* **I tuoi compiti**:
(a) Nel brano tratto da "Diario di scuola", in quale mese e anno l'autore entrò nella sua prima classe come professore?
(b) Traduci in inglese questa frase del brano tratto da "Diario di scuola": "Poiché non ero destinato a un avvenire, non le parevo equipaggiato per durare."
(c) Prosegui il brano tratto da "Diario di scuola" a partire dalla battuta finale della madre.
___ Testo fornito ___
Anticipiamo un brano del libro di Daniel Pennac
"Diario di scuola"
Io, Pennac la Repubblica del 20.2.2008
DANIEL PENNAC Mi rivolge uno sguardo preoccupato e, lentamente: "Che cosa fai nella vita?". Il mio avvenire le parve da subito talmente compromesso che non è mai stata davvero sicura del mio presente. Poiché non ero destinato a un avvenire, non le parevo equipaggiato per durare. Ero il suo figlio precario. Eppure sapeva che ce l'avevo fatta da quando nel settembre del 1969 ero entrato nella mia prima classe in qualità di professore. Ma nei decenni che seguirono (cioè per tutta la durata della mia vita adulta), la sua ansia resistette segretamente a tutte le "dimostrazioni di successo" che le portavano le mie telefonate, le mie lettere, le mie visite, la pubblicazione dei miei libri, gli articoli di giornale o le mie apparizioni nei programmi culturali della tivù. Né la stabilità della mia vita professionale né il riconoscimento del mio lavoro letterario, nulla di ciò che sentiva dire su di me da terzi o che poteva leggere sui giornali era in grado di rassicurarla del tutto. Certo, si rallegrava dei miei successi, ne parlava con gli amici, conveniva che mio padre, morto prima di conoscerli, ne sarebbe stato felice, ma nel segreto del suo cuore sopravviveva l'ansia suscitata dal cattivo studente degli inizi. Così si esprimeva il suo amore di madre; quando la stuzzicavo sulle delizie dell'ansia materna, lei rispondeva a tono con una battuta degna di Woody Allen: "Che vuoi farci, non tutte le ebree sono madri, ma tutte le madri sono ebree".
___ Schede dati ___
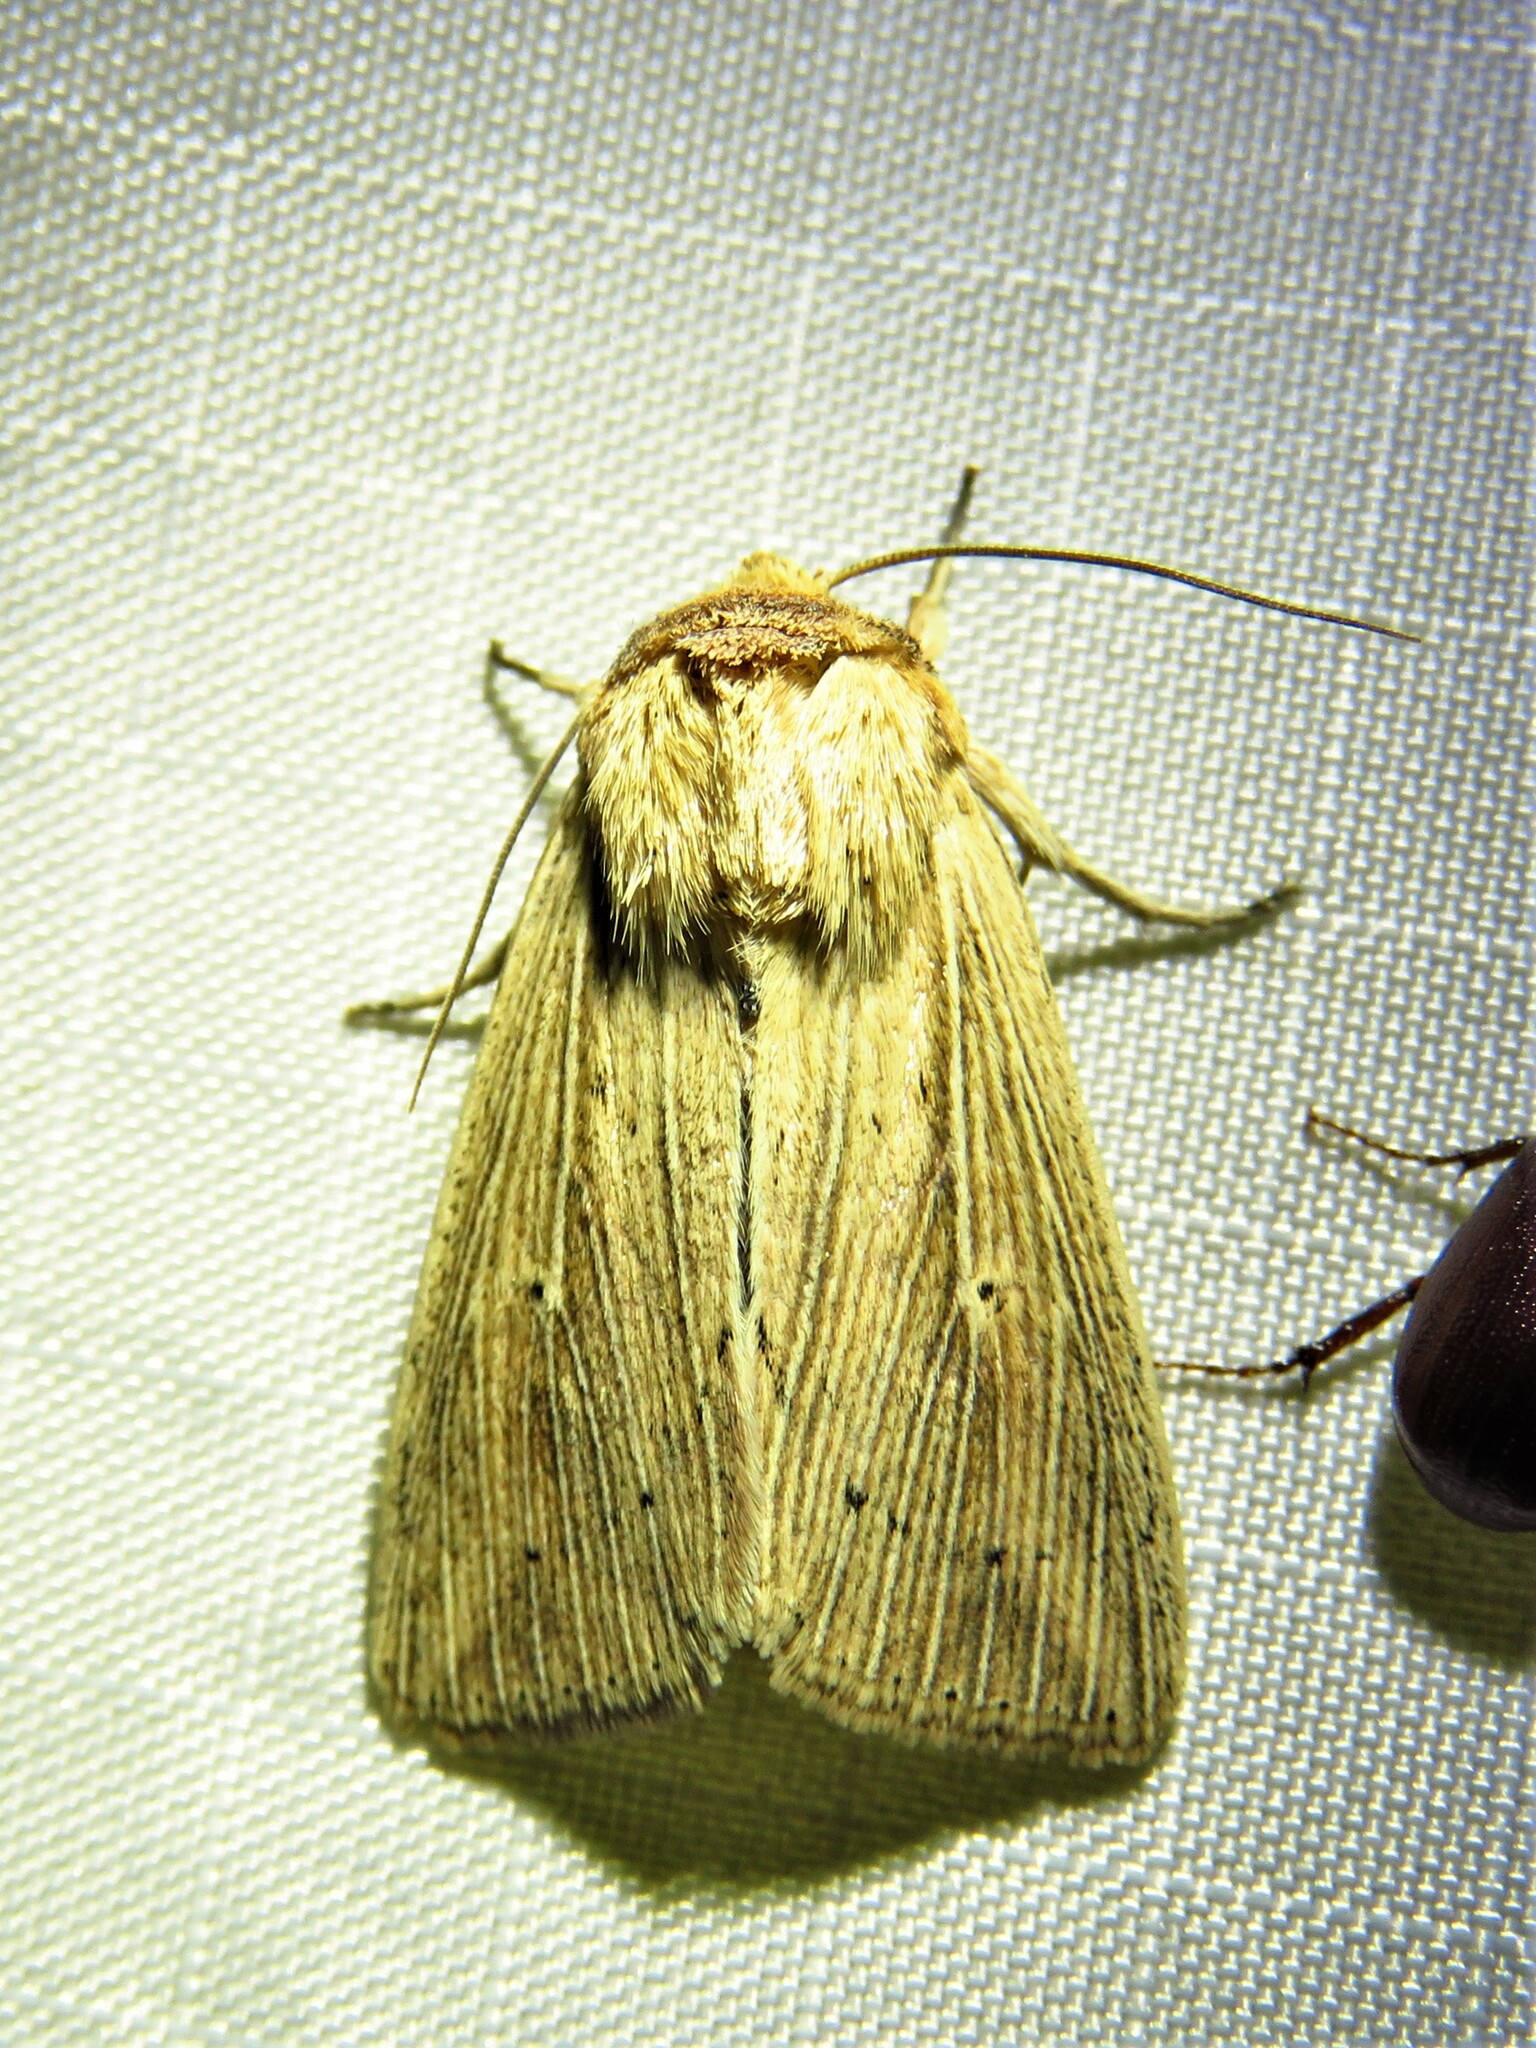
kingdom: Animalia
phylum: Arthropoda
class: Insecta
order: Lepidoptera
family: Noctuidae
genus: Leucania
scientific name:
___
___ Schede dati ___
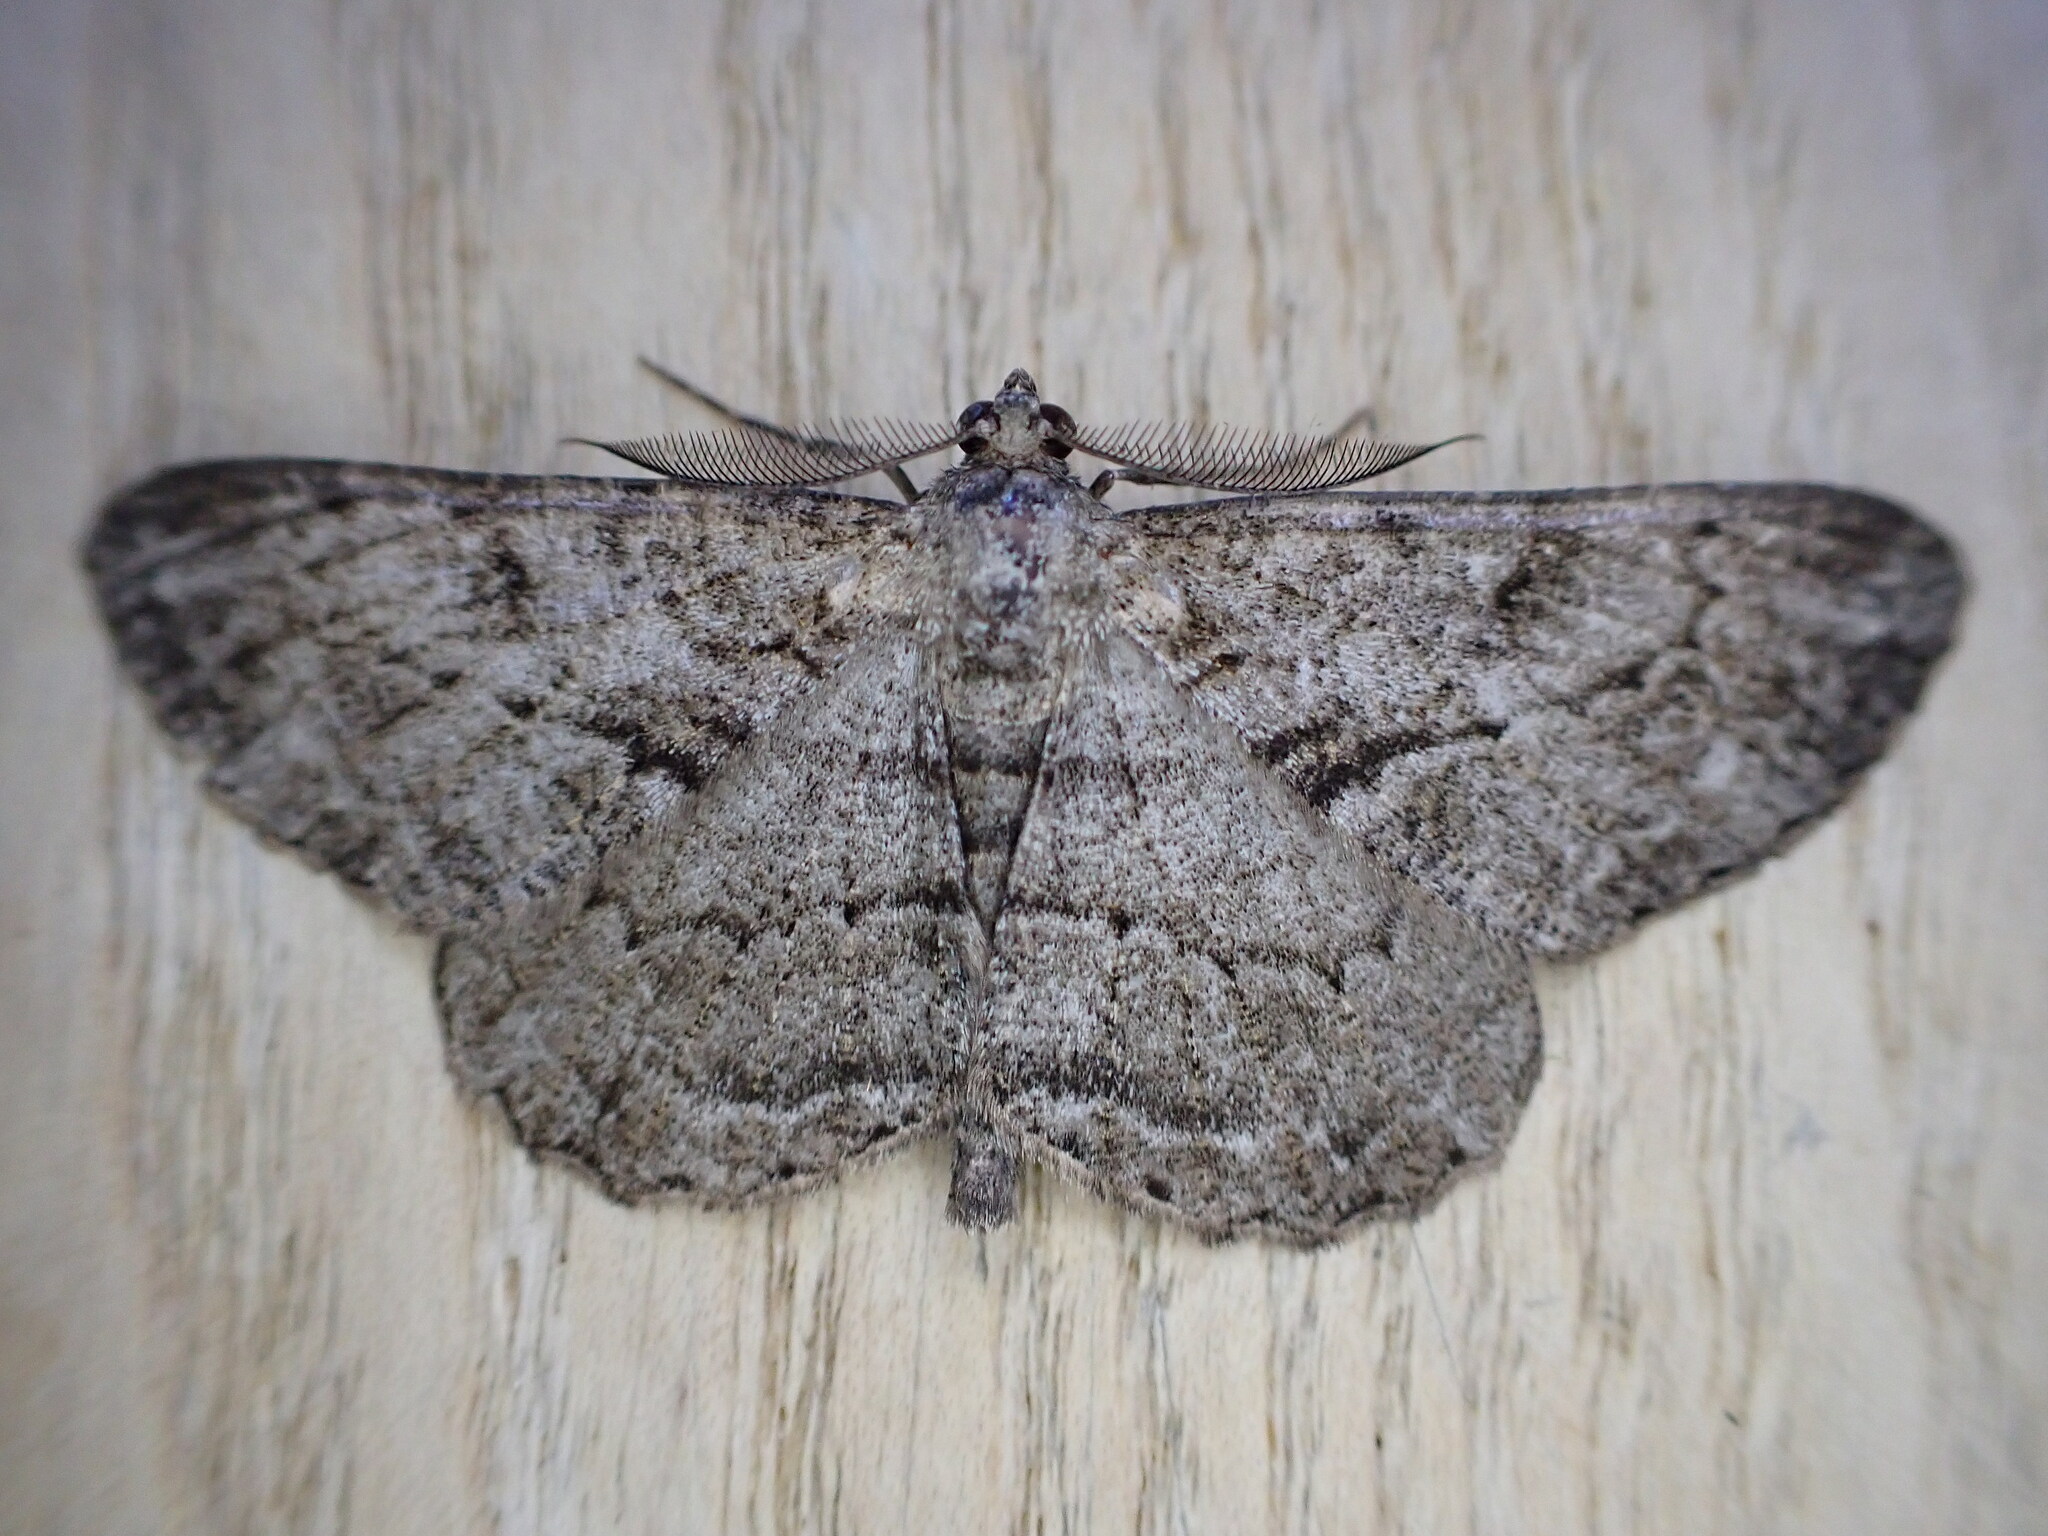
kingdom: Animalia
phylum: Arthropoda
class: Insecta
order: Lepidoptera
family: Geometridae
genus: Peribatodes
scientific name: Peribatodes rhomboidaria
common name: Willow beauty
___
* **Le risposte**:
(a) Nel settembre del 1969.

(b) Since I was not destined for a future, I did not seem to her equipped to last.

(c)
Insomma, andavo male a scuola. Ogni sera della mia infanzia tornavo a casa perseguitato dalla scuola. I miei voti sul diario dicevano la riprovazione dei miei maestri. Quando non ero l'ultimo della classe, ero il penultimo. (Evviva!) Refrattario dapprima all'aritmetica, poi alla matematica, profondamente disortografico, poco incline alla memorizzazione delle date e alla localizzazione dei luoghi geografici, inadatto all'apprendimento delle lingue straniere, ritenuto pigro (lezioni non studiate, compiti non fatti), portavo a casa risultati pessimi che non erano riscattati né dalla musica, né dallo sport né peraltro da alcuna attività parascolastica. "Capisci? Capisci o no quello che ti spiego?" Non capivo. Questa inattitudine a capire aveva radici così lontane che la famiglia aveva immaginato una leggenda per datarne le origini: il mio apprendimento dell'alfabeto. Ho sempre sentito dire che mi ci era voluto un anno intero per imparare la lettera a. La lettera a, in un anno. Il deserto della mia ignoranza cominciava al di là dell'invalicabile b. "Niente panico, tra ventisei anni padroneggerà perfettamente l'alfabeto." Così ironizzava mio padre per esorcizzare i suoi stessi timori. Molti anni dopo, mentre ripetevo l'ultimo anno delle superiori inseguendo un diploma di maturità che si ostinava a sfuggirmi, farà questa battuta: "Non preoccuparti, anche per la maturità alla fine si acquisiscono degli automatismi...". O, nel settembre del 1968, quando ho avuto finalmente in tasca la mia laurea in lettere: "Ti ci è voluta una rivoluzione per la laurea, dobbiamo temere una guerra mondiale per il dottorato?". Detto senza alcuna particolare malignità. Era la nostra forma di complicità. Mio padre e io abbiamo optato molto presto per il sorriso.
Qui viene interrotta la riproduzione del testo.